## Exercise description
From the line that includes "43 617 98.84" to the last line of the records, inclusive, repeat each line exactly.

## Source material
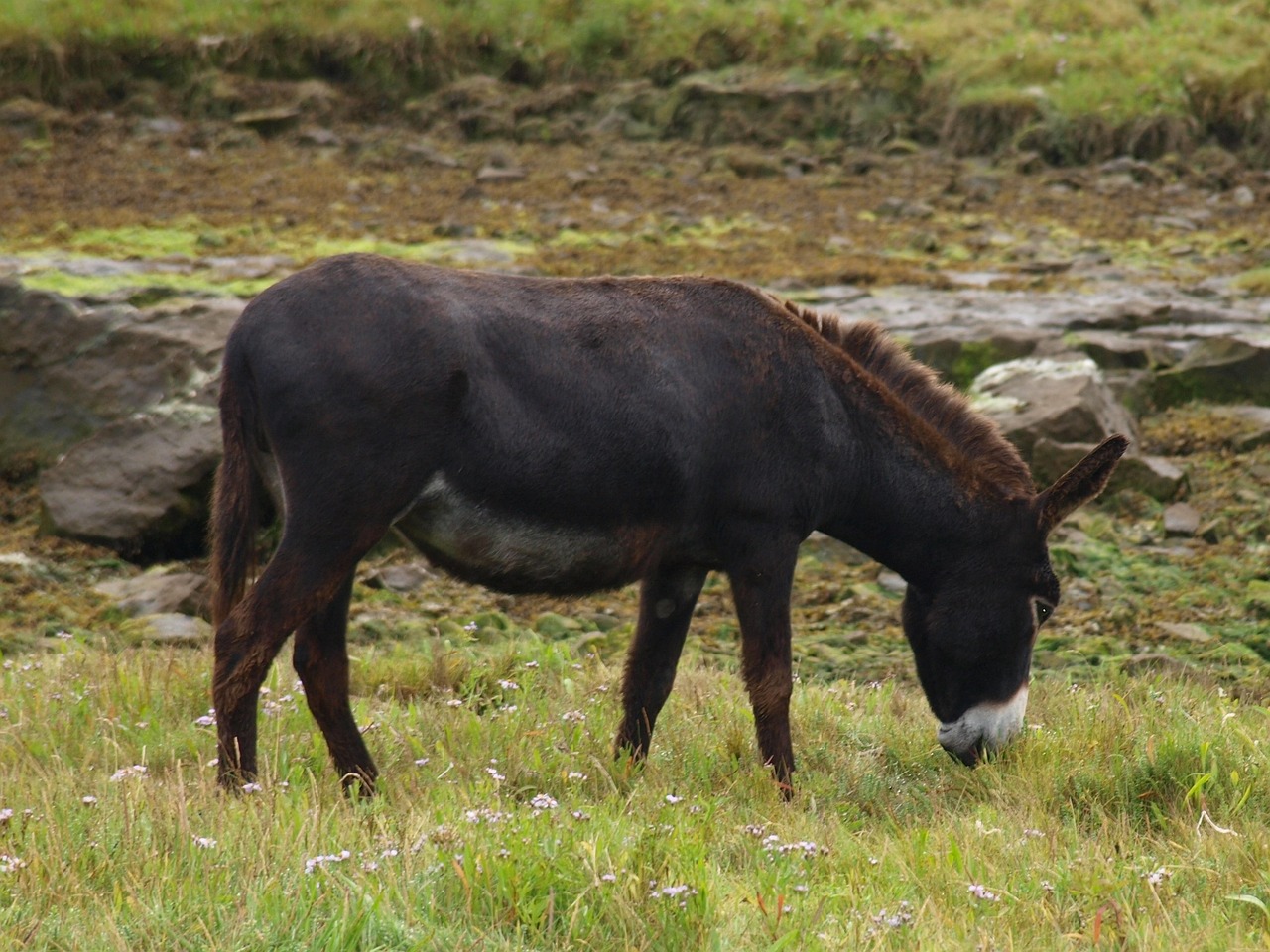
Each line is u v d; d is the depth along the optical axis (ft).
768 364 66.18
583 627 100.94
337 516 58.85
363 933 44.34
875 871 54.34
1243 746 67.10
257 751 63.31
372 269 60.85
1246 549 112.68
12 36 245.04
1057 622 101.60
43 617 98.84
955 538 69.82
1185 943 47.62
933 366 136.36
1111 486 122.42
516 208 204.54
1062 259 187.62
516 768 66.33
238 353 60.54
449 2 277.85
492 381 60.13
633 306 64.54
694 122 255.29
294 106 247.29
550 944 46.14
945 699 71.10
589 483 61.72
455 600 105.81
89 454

## Solution to this task
43 617 98.84
955 538 69.82
1185 943 47.62
933 366 136.36
1111 486 122.42
516 208 204.54
1062 259 187.62
516 768 66.33
238 353 60.54
449 2 277.85
492 381 60.13
633 306 64.54
694 122 255.29
294 106 247.29
550 944 46.14
945 699 71.10
589 483 61.72
455 600 105.81
89 454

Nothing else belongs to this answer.